**Exercise instructions**.
Among the lines of the records, please find those that contain the word "Security" and copy them.

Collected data
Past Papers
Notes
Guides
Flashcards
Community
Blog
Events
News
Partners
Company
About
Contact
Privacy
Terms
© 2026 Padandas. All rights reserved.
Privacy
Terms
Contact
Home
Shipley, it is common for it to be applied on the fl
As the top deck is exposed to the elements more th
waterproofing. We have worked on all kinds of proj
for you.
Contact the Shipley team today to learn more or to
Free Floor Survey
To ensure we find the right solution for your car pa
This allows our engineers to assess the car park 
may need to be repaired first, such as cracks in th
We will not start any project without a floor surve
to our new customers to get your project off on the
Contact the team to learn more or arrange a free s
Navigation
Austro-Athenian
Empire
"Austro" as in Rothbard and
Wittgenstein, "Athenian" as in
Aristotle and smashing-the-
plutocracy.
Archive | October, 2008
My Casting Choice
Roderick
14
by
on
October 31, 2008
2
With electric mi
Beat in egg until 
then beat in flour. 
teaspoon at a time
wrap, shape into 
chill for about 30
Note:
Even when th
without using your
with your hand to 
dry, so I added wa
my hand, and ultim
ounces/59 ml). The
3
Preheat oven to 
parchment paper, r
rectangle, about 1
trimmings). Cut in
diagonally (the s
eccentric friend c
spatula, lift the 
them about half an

--

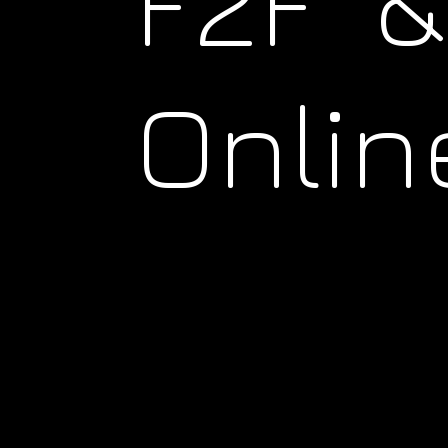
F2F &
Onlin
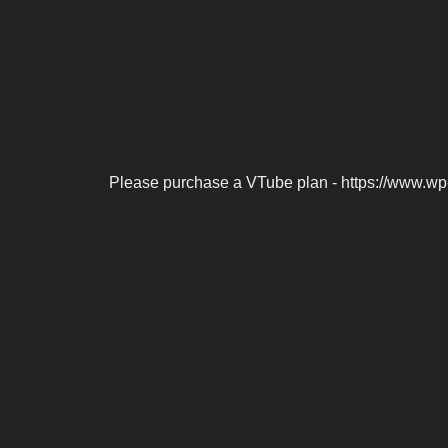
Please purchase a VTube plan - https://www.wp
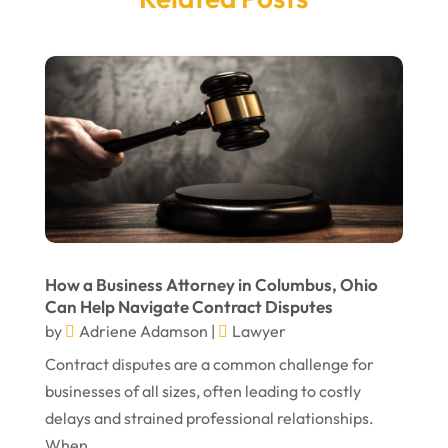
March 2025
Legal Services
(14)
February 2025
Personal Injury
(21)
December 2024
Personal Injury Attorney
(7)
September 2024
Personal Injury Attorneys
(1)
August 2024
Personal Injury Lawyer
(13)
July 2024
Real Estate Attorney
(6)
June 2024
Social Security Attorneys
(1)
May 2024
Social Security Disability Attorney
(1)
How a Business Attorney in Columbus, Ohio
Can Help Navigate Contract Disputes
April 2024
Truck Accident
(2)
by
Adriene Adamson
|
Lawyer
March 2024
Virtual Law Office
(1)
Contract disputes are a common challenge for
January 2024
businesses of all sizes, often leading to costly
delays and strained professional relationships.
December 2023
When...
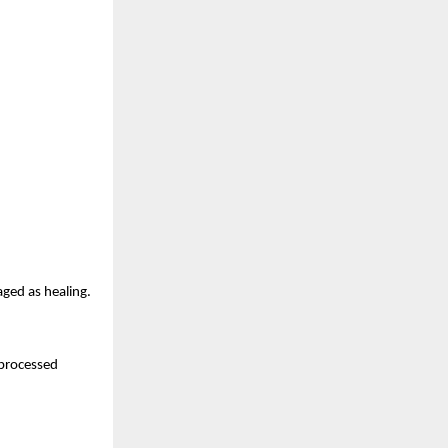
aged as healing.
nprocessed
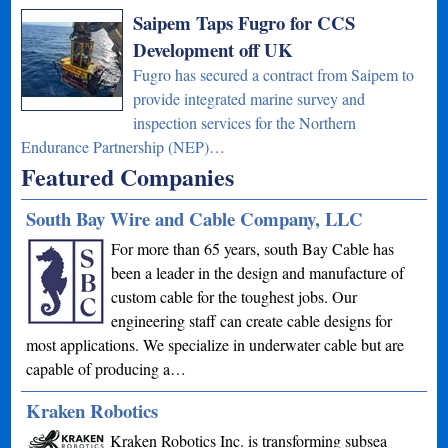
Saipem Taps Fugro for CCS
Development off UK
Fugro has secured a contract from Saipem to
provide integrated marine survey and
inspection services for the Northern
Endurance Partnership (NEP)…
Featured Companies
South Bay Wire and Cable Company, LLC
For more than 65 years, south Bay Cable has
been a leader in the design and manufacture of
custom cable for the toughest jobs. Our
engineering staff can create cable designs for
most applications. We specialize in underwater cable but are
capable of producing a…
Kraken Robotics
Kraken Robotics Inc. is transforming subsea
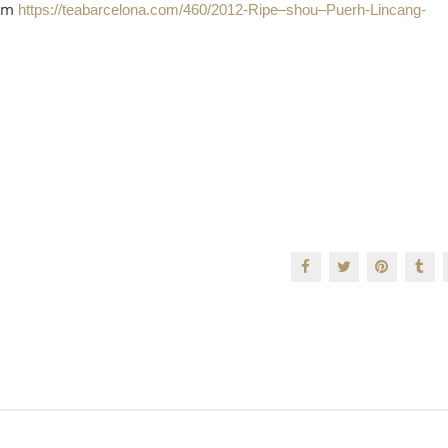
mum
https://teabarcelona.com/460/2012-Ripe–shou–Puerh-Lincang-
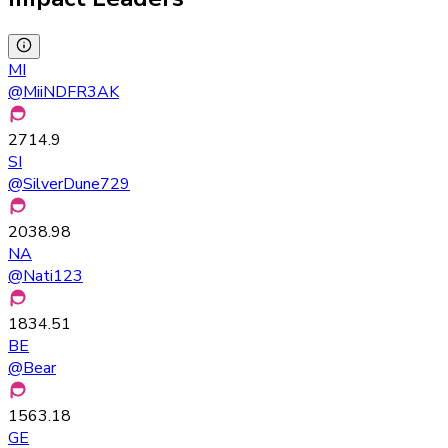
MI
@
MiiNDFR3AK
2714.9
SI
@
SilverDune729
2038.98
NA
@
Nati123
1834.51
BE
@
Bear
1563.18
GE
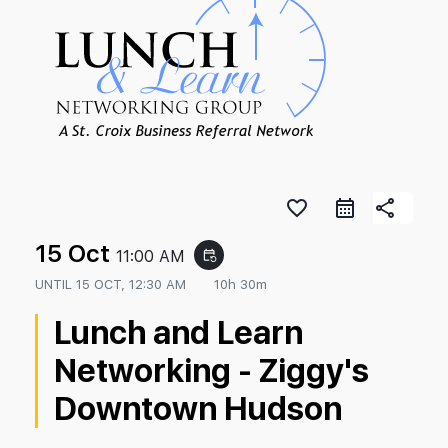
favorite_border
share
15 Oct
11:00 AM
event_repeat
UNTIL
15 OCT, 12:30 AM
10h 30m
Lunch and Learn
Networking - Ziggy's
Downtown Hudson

...

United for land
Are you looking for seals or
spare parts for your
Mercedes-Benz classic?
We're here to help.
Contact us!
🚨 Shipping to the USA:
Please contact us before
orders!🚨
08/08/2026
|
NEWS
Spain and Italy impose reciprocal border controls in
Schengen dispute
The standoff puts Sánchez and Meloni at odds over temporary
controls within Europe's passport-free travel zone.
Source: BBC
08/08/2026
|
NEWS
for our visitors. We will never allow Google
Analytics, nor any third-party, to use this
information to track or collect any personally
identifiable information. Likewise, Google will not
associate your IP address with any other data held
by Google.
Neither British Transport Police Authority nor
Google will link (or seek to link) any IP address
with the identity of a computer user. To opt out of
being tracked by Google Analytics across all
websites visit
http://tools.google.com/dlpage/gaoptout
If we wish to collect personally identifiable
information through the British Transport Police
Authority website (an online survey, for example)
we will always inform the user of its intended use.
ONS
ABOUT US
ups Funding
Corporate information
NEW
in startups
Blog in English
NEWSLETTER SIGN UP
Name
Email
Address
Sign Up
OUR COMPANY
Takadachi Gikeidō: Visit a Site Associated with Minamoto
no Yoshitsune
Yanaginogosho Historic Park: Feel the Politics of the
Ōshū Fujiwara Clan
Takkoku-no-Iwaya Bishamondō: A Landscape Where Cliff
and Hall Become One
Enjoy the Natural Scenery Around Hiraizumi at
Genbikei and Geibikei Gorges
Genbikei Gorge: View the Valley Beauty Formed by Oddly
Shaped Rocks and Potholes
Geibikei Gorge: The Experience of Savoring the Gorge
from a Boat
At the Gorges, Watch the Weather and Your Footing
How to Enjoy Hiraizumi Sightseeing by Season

**Exercise answer**.
Social Security Attorneys
Social Security Disability Attorney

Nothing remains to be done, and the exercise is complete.